Ses yeux se mouillent. Il pense à son fils, cet unique fils dont il attendait beaucoup. Sans doute trop. Fallait-il qu'il s'entiche de cette fille ? Ils s'étaient parlés, disputés, braqués. Il n'avait pas su lui apprendre à naviguer, à tenir la barre. Son fils était parti, sautant à la mer peu avant la Noël 1964. En partant, pourrait-il le retrouver ?

Il était demeuré seul presque vingt ans à mener son équipage. Après dix ans de beau, le gros temps était venu. La concurrence faisait rage et son navire ballotté craquait de toute part. Il ne pouvait plus diriger et trouver les marchés. Naviguer et entretenir le bateau. Et puis à quoi bon, si personne ne voulait lui succéder ? Contraint, forcé, il remit son sort aux mains des armateurs.

Naviguer aux ordres, ce ne fut pas si facile, mais résistant, il n'a pas lâché prise. Et puis, l'âge venant, il y a presque 25 ans, en 1983, il dut quitter la barre. Pourtant, de sa petite barque, il continuait à suivre les tribulations du navire.

Pour l'armateur peu importe le bateau, l'équipage ou le capitaine. Ce qui compte c'est le bénéfice. Aujourd'hui, son entreprise appartient à un fonds d'investissement américain, elle est intégrée dans un groupe italien : Jal, plus grand fabricant européen de chaussures de sécurité professionnelles.

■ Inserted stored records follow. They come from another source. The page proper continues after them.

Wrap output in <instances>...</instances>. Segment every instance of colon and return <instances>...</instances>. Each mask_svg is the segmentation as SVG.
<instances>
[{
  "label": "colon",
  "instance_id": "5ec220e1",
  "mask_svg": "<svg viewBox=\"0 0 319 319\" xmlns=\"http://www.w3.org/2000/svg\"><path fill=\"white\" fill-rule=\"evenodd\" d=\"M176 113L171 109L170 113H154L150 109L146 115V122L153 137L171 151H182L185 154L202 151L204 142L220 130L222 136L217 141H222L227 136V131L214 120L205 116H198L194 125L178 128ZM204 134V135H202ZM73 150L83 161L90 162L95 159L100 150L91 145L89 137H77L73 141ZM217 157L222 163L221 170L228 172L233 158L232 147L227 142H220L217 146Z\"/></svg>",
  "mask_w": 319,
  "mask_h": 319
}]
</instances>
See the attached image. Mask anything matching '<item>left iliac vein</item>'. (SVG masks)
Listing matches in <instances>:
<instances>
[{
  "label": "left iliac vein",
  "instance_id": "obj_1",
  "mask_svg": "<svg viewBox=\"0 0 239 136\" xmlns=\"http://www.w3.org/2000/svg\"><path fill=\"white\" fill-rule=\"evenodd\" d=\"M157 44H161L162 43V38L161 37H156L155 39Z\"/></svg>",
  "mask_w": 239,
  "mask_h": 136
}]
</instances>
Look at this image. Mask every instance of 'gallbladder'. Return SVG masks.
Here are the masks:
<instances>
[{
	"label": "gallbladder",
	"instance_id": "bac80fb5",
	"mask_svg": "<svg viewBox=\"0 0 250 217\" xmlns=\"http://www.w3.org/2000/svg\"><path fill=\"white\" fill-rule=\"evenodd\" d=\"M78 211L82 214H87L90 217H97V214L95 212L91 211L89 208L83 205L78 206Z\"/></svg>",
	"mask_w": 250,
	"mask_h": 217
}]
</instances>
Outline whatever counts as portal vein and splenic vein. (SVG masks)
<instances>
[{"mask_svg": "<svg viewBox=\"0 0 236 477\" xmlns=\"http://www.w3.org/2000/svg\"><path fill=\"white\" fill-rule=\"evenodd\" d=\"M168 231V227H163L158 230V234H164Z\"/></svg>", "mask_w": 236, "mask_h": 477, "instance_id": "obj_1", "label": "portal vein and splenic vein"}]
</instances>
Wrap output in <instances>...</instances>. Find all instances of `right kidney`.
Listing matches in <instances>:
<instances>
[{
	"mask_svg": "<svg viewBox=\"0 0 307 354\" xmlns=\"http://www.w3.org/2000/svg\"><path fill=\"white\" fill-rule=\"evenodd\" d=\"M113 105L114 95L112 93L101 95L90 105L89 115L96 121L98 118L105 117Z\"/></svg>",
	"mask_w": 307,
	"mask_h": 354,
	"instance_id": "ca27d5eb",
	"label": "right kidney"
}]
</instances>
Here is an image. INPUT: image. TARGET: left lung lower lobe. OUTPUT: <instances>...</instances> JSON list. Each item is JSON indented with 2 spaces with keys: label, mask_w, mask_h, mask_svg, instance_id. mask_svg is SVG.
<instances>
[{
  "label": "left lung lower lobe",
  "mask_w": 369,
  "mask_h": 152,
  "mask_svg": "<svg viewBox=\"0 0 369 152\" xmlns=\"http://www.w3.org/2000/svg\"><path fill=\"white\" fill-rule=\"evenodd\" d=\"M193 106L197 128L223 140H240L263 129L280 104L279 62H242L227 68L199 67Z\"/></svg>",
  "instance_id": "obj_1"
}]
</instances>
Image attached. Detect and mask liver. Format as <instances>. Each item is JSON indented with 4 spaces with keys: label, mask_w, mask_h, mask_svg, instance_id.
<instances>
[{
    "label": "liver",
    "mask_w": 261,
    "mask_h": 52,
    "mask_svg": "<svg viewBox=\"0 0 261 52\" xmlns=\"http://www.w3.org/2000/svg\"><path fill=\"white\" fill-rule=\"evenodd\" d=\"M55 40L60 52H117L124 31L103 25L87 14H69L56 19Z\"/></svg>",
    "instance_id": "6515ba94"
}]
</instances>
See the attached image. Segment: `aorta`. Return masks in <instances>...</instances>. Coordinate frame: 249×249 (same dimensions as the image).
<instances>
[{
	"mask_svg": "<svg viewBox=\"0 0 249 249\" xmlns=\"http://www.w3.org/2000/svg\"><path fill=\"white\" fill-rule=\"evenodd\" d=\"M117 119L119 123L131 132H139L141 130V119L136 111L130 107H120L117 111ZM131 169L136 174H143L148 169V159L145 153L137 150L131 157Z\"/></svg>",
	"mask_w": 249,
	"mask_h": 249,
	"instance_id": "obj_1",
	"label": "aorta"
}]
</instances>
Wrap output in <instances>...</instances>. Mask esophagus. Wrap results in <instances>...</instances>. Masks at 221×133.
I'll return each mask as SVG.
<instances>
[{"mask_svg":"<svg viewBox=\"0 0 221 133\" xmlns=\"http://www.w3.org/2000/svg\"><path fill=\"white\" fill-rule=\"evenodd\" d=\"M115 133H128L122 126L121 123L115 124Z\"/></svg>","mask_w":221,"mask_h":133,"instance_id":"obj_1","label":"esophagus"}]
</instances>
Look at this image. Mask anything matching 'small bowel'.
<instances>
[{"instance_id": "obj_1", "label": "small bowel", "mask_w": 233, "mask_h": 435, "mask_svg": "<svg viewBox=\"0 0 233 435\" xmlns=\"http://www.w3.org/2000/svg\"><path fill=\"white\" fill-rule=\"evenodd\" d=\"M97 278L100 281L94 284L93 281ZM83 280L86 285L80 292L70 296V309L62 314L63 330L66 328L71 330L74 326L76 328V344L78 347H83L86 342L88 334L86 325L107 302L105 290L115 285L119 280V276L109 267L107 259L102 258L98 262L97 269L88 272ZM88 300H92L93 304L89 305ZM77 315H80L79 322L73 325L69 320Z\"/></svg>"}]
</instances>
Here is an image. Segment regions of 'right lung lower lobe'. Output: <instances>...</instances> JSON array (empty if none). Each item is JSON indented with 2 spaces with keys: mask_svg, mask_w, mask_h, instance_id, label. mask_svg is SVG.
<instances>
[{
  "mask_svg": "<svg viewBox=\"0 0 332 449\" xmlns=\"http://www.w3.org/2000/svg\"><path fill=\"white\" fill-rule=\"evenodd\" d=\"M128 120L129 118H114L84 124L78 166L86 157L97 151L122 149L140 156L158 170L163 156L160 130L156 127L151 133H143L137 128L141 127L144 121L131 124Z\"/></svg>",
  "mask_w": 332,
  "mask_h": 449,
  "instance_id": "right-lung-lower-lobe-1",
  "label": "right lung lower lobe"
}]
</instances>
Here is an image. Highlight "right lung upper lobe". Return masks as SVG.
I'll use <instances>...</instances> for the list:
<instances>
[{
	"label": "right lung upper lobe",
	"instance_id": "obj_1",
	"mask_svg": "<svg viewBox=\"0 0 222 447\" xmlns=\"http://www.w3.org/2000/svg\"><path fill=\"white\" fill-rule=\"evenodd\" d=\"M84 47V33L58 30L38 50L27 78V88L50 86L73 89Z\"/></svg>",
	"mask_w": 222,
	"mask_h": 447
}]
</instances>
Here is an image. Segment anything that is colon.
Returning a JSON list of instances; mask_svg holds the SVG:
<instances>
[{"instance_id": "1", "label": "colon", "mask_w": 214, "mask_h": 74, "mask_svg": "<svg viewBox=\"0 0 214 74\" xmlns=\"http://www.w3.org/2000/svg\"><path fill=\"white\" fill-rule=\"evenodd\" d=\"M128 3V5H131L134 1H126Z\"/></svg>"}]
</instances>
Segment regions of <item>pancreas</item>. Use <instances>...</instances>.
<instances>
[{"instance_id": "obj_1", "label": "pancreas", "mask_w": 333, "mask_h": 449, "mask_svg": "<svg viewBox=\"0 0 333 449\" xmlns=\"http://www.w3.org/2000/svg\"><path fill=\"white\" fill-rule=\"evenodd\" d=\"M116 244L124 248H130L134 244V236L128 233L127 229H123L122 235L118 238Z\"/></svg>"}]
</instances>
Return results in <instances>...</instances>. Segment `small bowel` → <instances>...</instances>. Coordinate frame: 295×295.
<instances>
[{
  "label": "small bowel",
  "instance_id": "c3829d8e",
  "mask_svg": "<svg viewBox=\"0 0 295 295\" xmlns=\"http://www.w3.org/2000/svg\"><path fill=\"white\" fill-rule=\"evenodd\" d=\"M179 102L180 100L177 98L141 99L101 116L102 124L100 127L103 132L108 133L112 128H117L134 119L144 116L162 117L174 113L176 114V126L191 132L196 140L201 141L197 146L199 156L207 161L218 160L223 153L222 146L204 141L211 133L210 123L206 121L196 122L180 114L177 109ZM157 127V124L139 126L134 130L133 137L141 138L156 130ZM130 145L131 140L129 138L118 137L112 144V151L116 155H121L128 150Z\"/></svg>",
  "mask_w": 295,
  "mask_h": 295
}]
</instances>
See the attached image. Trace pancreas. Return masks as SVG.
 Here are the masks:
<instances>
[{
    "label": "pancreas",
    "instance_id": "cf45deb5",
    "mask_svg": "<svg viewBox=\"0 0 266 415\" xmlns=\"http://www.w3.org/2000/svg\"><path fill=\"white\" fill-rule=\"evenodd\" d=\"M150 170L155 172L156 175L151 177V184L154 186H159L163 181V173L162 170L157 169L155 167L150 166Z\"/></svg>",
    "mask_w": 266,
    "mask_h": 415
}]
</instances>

Ces Américains, un consortium de banques mené par Bank of America et Goldman Sachs, ont débarqué aujourd'hui à la préfecture de Nîmes. Ils sont là pour abandonner son village, son navire et son équipage. Ils veulent négocier la prime de débarquement, comme si, pour les 285 encore à bord, la mer n'était pas leur vie.

Pierre se sent trahi, nu. Capitaine à la retraite, il ne peut se résigner à regarder s'échouer son bâtiment sans rien faire. Sans équipage, dans un dernier acte de résistance, il veut partir sans retour, se donner à la mer, couler avec son vaisseau.

Il ouvre le grand tiroir. En sort sa carabine, il l'arme, la cale sous le menton et appuie sur la gâchette. Les flots l'engloutissent.

Épilogue

En juin 2007, le suicide de Pierre Jallatte fit l'objet de nombreux articles de presse. Pour ses ouvriers, le patron était parti dans un dernier geste protecteur. Dans l'émotion, le plan de licenciement de 285 postes fut transformé et 132 emplois furent préservés sur Saint-Hippolyte, son village, là où il avait développé l'entreprise, dans le Gard. Le poème fut le seul élément retrouvé pouvant expliquer son geste.